Photograph by Scott Ordway (Berlin, 2010)

Nine Chorales After Ingeborg Bachmann (2025)

SSAA choir, two violins / 13 minutes


PREMIERE

Composed for the Rutgers University Voorhees Choir and Stephanie Tubiolo

Premiere: April 2025 at Nicholas Music Center (New Brunswick, NJ)
Rutgers University Voorhees Choir; Stephanie Tubiolo, conductor



NOTE

In the years immediately following the Second World War, a group of poets gathered in Germany to examine the cultural and philosophical conditions which led to the catastrophe that had engulfed Europe. Among these was a young Austrian poet, Ingeborg Bachmann (1926–1973), whose primary concerns included the ideas of truth and discernment. Through her work, she questioned how her culture could have so fundamentally lost its ability to discern the difference between true and false or real and unreal.

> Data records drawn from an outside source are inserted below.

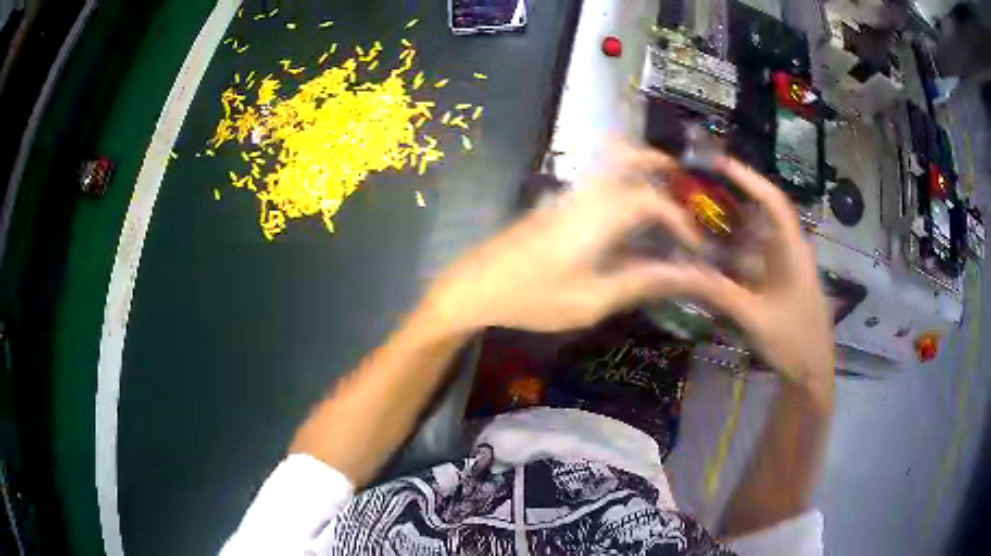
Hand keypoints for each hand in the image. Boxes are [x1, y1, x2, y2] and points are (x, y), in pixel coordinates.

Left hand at [424, 144, 711, 332]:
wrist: (474, 286)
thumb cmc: (532, 297)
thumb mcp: (591, 301)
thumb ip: (639, 283)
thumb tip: (681, 276)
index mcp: (596, 217)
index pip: (650, 200)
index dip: (678, 218)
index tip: (693, 244)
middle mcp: (582, 195)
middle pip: (621, 155)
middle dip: (653, 160)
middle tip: (677, 178)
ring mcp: (564, 196)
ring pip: (605, 163)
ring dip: (636, 168)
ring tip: (658, 194)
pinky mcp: (554, 204)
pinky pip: (594, 180)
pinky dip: (618, 182)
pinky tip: (625, 215)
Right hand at [690, 157, 833, 388]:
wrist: (813, 372)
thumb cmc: (793, 341)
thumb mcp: (755, 318)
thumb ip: (719, 293)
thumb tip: (679, 272)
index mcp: (792, 250)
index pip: (772, 201)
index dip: (747, 178)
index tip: (718, 164)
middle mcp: (790, 250)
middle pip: (762, 213)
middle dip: (732, 198)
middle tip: (698, 190)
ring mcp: (786, 267)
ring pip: (757, 237)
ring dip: (731, 228)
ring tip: (698, 219)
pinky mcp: (780, 282)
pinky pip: (755, 258)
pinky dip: (735, 254)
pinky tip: (713, 258)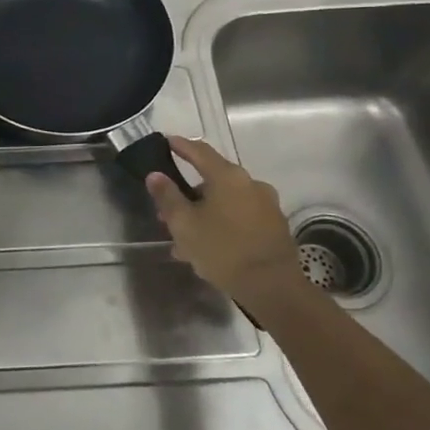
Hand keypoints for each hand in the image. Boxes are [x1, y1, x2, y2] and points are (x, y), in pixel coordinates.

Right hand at [144, 136, 312, 323]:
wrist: (273, 287)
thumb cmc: (223, 250)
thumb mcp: (184, 224)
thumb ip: (167, 197)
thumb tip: (155, 175)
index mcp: (228, 177)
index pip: (200, 151)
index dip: (181, 145)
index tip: (167, 141)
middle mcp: (251, 184)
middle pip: (213, 179)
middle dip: (189, 193)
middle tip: (168, 209)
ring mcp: (266, 205)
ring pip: (226, 202)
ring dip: (204, 213)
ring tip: (185, 238)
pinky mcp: (274, 226)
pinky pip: (240, 217)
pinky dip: (222, 224)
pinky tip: (208, 247)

In her estimation, this inability to distinguish and name the real was a direct contributing factor to the emergence of totalitarianism. In our own time, I fear that we are living through a similar crisis of truth.

As we face these uncertain times, one of the most important things we can do as individuals is to commit to the idea of telling the truth about the world around us in small ways each and every day (even when these small truths contradict or complicate the larger narratives to which we have committed ourselves).

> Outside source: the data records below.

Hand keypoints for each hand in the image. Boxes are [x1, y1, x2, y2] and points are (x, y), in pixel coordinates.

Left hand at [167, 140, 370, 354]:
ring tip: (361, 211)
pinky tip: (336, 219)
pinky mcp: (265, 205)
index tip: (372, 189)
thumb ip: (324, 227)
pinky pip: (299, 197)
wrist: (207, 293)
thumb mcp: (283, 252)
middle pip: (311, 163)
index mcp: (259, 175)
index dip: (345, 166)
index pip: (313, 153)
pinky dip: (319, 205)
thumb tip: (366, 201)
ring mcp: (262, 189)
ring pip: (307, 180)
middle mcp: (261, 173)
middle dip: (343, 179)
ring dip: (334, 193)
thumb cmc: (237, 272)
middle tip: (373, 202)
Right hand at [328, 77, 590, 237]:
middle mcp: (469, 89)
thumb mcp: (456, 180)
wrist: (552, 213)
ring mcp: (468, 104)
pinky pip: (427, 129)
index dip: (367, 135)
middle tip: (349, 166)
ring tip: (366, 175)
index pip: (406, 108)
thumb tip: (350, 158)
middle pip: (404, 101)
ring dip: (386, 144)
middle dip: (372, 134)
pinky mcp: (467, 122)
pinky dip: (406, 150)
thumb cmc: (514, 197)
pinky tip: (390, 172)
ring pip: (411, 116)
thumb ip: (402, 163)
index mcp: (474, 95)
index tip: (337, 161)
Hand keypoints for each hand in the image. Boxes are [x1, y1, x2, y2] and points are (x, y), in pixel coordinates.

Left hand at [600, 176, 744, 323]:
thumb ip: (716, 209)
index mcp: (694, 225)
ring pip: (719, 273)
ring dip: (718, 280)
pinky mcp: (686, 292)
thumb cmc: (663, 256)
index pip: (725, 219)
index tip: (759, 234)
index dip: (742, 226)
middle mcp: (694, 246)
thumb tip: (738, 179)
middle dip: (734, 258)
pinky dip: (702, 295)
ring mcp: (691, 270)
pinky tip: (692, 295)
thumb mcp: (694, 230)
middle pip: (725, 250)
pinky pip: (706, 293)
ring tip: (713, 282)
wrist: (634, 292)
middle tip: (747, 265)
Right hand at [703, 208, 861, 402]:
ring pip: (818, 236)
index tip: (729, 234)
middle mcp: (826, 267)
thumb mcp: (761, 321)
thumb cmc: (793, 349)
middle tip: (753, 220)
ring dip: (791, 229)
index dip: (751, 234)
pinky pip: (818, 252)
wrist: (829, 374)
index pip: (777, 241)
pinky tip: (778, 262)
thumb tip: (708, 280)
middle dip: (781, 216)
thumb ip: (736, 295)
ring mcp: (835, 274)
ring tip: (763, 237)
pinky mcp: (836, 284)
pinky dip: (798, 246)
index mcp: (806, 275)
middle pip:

To create the text for this work, I selected, edited, and freely adapted fragments from the poetry of Ingeborg Bachmann. Between each of these fragments, I have  interspersed lines from Psalm 102 which speak to the human ability to endure trial and suffering.

Musically, I chose the form of the chorale. I was drawn to this form because of its emphasis on the intelligibility of text and the capacity of harmonic  and dynamic choices to shade and underscore the  interpretation of those texts. Each of these short fragments deals with the emotional landscape of a world that has lost its connection with the real. The images I find in these fragments speak powerfully to the uncertainty of the present moment.


TEXT

Composite text by Scott Ordway after Ingeborg Bachmann and Psalm 102

i.

Harder days are coming.
Borrowed time
Appears on the horizon.
Soon you will lace up your shoes
And drive the dogs back to the marshes…

The lupines burn with feeble light.
Your glance cuts through the fog.
Borrowed time
Appears on the horizon.

Don’t look around.
Lace up your shoes.

Harder days are coming.

ii.

I have eaten ashes like bread,
and mingled my drink with tears.
I am lifted up, and cast down.
My days are like a shadow; and I am withered like grass.

iii.

You have closed my eyes
with sea breeze and oak leaf;
on the tears I cried
you let the grasses feed;
out of my dreams, suns dared
to venture across the land,
yet everything disappeared
as soon as your day began.
Everything remained unspoken.

In place of you I see
the soul of my country succumb.

iv.

I forget to eat my bread.
My bones cleave to my skin.
I am a bird of the wilderness:
I am an owl of the desert.

v.

We lie again
on the chaff of scorn, in time’s autumn maneuver.
And the escape southward isn’t feasible for us
as it is for the birds.

vi.

Let us hear the prayer of the destitute,
and not despise their prayer.
Let us hear the cry of the prisoner;
and those that are appointed to death.

vii.

Salt and bread.

Now the wind sends its rails ahead;
we will follow in slow trains
and inhabit these islands…

the tides of truth
will be no more rare.

Of the great storms of light,
none has come to life.
So I gather the salt
when the sea overcomes us,
and turn back
and lay it on the threshold
and step into the house.

We share bread with the rain;
bread, a debt, and a house.

viii.

I have eaten ashes like bread,
and mingled my drink with tears.
My days are like a shadow;
and I am withered like grass.

ix.

These days I rise with the birches
and brush the corn hair from my brow
before a mirror of ice…

These days I feel no pain
that I can forget
or that I must remember.

On the horizon…
My beautiful land
just over there, releasing me
wrapped in a shroud.

I live, and from afar, I hear its last song.